*** Information given

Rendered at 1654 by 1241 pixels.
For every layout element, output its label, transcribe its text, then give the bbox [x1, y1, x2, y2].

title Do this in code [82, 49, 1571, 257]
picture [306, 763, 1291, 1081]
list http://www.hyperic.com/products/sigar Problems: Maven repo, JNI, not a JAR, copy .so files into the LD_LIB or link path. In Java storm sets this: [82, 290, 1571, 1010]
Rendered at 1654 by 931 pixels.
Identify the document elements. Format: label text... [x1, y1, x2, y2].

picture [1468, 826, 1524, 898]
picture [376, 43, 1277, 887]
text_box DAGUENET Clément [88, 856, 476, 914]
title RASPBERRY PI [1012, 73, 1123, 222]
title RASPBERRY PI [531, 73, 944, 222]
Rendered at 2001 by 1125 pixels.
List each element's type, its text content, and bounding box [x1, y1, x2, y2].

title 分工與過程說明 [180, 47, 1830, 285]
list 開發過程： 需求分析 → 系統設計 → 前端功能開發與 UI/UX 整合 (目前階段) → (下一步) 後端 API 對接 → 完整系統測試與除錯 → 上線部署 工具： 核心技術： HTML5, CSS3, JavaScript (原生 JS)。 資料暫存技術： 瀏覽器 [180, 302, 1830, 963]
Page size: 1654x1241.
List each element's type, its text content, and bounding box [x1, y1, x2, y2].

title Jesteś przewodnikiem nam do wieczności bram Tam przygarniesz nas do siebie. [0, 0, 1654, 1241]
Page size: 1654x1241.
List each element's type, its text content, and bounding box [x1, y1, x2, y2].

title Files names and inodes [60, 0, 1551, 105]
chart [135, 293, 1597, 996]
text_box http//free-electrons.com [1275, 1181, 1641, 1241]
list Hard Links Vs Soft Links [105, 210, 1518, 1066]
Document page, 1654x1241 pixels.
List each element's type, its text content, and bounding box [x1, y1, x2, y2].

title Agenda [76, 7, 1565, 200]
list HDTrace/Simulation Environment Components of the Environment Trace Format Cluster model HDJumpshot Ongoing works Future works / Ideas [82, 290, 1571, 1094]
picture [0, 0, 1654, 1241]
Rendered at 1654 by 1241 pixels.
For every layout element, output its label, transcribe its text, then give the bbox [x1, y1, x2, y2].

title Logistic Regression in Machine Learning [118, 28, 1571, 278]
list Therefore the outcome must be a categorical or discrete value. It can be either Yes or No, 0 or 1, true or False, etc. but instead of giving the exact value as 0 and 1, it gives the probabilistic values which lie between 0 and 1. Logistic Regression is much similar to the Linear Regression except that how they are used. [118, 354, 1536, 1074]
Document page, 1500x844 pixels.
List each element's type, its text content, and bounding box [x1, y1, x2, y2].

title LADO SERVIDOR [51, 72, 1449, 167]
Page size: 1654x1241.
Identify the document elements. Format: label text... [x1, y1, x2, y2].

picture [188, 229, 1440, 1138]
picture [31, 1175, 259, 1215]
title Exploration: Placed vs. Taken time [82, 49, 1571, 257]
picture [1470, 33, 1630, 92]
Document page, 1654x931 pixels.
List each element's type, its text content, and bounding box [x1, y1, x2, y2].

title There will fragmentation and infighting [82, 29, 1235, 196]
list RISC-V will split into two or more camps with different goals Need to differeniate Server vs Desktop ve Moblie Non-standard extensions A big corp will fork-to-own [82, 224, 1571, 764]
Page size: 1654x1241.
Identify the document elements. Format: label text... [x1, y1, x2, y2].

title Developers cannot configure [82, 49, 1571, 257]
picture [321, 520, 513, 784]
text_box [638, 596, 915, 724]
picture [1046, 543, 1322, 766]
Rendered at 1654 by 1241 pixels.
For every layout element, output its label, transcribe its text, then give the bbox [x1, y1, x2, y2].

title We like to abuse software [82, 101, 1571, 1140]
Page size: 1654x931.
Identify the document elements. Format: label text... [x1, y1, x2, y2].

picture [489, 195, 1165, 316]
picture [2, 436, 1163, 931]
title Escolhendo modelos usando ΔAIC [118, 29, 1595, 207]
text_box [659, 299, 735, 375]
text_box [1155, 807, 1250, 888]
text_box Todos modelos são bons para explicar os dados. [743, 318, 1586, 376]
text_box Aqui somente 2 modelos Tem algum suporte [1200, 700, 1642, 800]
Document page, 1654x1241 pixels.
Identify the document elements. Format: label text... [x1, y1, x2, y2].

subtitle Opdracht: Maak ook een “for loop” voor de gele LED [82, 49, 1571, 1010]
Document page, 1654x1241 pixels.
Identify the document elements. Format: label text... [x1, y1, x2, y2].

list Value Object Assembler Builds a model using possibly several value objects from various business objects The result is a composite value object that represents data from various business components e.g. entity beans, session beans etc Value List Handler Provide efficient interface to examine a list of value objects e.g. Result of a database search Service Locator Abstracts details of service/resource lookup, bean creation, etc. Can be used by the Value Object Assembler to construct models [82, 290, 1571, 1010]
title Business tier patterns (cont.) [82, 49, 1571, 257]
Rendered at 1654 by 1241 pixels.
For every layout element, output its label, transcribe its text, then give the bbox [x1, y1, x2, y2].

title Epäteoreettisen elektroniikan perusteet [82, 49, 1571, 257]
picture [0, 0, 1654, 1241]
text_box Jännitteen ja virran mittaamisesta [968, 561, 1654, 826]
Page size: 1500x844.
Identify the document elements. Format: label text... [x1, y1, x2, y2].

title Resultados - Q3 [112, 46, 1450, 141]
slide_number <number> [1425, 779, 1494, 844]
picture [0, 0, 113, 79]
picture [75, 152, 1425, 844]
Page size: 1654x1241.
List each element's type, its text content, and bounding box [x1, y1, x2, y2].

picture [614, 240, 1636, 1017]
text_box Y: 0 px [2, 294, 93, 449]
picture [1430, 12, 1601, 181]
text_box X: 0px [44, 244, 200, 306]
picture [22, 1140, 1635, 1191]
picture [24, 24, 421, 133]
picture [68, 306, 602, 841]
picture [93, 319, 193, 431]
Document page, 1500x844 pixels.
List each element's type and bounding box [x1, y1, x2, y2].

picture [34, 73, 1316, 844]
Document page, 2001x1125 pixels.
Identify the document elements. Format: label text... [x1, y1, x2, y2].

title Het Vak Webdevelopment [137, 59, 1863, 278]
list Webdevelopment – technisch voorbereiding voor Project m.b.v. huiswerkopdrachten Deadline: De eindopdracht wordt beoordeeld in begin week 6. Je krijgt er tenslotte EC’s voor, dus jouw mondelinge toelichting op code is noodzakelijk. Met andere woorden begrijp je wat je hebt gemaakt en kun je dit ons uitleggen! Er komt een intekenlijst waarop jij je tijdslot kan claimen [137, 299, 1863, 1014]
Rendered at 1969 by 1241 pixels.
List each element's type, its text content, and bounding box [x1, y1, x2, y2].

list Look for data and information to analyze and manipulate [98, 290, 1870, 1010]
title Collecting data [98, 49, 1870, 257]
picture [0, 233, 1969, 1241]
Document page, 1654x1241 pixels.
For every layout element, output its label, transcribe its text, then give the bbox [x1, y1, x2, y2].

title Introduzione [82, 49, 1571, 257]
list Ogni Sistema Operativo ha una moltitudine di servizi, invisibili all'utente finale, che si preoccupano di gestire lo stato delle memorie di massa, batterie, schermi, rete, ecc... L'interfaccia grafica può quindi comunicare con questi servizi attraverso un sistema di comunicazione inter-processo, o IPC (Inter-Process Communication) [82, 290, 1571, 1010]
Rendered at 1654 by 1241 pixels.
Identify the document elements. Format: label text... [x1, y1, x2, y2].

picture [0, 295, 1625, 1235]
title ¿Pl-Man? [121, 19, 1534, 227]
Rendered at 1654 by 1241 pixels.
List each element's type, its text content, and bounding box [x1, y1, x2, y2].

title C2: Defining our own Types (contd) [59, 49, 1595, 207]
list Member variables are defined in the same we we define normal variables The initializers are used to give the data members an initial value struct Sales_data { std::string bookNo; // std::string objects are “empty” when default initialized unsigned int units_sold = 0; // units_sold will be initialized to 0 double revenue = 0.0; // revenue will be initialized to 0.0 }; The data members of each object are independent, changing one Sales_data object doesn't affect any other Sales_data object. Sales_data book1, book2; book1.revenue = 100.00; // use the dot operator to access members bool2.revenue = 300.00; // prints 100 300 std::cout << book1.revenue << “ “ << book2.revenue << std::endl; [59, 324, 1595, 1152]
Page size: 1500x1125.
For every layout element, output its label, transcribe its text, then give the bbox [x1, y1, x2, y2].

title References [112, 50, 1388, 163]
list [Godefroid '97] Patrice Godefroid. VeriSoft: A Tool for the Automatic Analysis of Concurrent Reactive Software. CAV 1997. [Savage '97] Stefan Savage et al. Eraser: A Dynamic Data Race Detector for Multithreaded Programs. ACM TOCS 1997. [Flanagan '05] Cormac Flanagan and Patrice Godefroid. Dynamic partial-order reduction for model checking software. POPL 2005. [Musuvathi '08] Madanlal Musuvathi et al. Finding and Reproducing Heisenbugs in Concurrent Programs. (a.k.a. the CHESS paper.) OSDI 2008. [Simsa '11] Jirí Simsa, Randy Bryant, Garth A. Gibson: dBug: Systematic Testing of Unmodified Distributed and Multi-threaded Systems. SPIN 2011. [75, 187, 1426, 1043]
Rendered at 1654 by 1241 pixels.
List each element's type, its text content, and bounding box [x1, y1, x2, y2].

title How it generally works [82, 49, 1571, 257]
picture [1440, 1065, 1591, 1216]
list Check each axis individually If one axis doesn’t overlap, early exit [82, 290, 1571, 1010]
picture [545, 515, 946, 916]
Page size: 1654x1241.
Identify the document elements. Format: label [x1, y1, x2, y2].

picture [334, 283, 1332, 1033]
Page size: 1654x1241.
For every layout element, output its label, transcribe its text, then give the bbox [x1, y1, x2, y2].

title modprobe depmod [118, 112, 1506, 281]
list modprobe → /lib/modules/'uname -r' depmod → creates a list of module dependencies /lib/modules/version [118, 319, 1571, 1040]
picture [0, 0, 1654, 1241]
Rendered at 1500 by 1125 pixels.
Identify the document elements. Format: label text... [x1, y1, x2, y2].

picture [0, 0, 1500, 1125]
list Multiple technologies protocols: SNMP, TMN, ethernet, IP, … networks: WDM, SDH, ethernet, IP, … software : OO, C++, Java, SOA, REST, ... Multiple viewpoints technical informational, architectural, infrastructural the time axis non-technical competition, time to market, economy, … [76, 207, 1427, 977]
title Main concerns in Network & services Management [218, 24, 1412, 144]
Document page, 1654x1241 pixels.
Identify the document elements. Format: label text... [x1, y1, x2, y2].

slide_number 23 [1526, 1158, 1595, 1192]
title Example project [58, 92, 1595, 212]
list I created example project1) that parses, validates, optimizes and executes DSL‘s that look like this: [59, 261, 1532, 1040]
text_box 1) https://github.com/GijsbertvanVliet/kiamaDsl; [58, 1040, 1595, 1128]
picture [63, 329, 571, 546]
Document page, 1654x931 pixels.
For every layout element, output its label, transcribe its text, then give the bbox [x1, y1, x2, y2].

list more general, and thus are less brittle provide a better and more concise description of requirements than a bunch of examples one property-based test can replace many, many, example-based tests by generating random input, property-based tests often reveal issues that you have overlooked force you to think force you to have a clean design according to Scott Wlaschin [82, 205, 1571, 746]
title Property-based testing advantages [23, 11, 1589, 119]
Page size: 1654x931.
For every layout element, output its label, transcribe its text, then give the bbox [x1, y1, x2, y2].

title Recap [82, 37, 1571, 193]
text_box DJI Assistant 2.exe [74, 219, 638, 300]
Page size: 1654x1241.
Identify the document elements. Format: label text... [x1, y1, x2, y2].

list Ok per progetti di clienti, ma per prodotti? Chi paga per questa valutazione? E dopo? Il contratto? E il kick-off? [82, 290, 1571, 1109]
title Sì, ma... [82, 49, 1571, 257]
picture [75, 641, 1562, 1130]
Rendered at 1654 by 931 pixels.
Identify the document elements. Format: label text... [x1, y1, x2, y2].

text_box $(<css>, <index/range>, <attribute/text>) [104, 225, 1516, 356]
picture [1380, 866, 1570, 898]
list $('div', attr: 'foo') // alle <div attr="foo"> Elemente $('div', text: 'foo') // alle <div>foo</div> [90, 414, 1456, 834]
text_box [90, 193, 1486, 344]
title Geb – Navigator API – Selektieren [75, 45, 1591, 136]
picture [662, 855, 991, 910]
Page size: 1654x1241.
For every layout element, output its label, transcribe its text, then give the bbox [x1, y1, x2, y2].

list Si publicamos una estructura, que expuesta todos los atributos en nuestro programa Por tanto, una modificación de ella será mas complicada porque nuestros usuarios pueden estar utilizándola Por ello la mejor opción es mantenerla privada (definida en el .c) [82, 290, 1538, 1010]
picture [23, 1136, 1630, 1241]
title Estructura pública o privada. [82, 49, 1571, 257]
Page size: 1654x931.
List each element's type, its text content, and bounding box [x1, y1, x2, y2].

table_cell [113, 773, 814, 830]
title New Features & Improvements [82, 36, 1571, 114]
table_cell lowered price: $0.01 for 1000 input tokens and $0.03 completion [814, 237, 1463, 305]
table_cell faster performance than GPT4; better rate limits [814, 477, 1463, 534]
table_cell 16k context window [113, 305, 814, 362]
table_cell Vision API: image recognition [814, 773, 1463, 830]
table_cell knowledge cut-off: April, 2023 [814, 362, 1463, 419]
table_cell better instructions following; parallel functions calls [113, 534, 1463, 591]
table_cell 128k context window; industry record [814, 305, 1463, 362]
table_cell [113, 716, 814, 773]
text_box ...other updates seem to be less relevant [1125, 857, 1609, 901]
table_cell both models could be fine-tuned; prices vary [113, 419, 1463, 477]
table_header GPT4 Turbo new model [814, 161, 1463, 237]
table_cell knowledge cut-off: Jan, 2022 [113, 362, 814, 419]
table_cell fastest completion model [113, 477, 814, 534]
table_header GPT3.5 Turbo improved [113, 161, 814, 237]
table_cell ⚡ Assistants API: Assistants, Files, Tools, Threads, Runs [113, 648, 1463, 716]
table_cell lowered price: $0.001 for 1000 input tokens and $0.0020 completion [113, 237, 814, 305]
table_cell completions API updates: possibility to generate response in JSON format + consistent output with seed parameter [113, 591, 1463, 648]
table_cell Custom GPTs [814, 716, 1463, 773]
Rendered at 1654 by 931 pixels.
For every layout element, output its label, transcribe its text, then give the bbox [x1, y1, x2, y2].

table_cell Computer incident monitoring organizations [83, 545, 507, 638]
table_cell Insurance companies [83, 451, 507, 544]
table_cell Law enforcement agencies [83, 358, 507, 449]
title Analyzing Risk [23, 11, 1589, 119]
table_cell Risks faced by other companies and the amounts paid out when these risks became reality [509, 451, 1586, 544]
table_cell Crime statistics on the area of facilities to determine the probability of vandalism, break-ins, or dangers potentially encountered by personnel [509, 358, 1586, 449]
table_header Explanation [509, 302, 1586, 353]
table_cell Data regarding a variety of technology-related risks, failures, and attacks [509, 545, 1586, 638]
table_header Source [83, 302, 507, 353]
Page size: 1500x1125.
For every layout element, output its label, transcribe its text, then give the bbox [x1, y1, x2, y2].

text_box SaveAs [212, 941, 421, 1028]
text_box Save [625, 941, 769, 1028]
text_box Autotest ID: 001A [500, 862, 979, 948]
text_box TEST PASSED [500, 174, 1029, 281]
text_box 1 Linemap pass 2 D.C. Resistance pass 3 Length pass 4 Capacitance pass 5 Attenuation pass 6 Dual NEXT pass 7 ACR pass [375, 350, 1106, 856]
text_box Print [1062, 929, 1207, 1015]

******

_Exercise description_. Rewrite the stretch from the start of the items through the line containing "title RASPBERRY PI [531, 73, 944, 222]", replacing "Rendered" with "Displayed" and changing nothing else.

_Task solution_.
Displayed at 1654 by 1241 pixels.
For every layout element, output its label, transcribe its text, then give the bbox [x1, y1, x2, y2].

title Do this in code [82, 49, 1571, 257]
picture [306, 763, 1291, 1081]
list http://www.hyperic.com/products/sigar Problems: Maven repo, JNI, not a JAR, copy .so files into the LD_LIB or link path. In Java storm sets this: [82, 290, 1571, 1010]
Displayed at 1654 by 931 pixels.
Identify the document elements. Format: label text... [x1, y1, x2, y2].

picture [1468, 826, 1524, 898]
picture [376, 43, 1277, 887]
text_box DAGUENET Clément [88, 856, 476, 914]
title RASPBERRY PI [1012, 73, 1123, 222]
title RASPBERRY PI [531, 73, 944, 222]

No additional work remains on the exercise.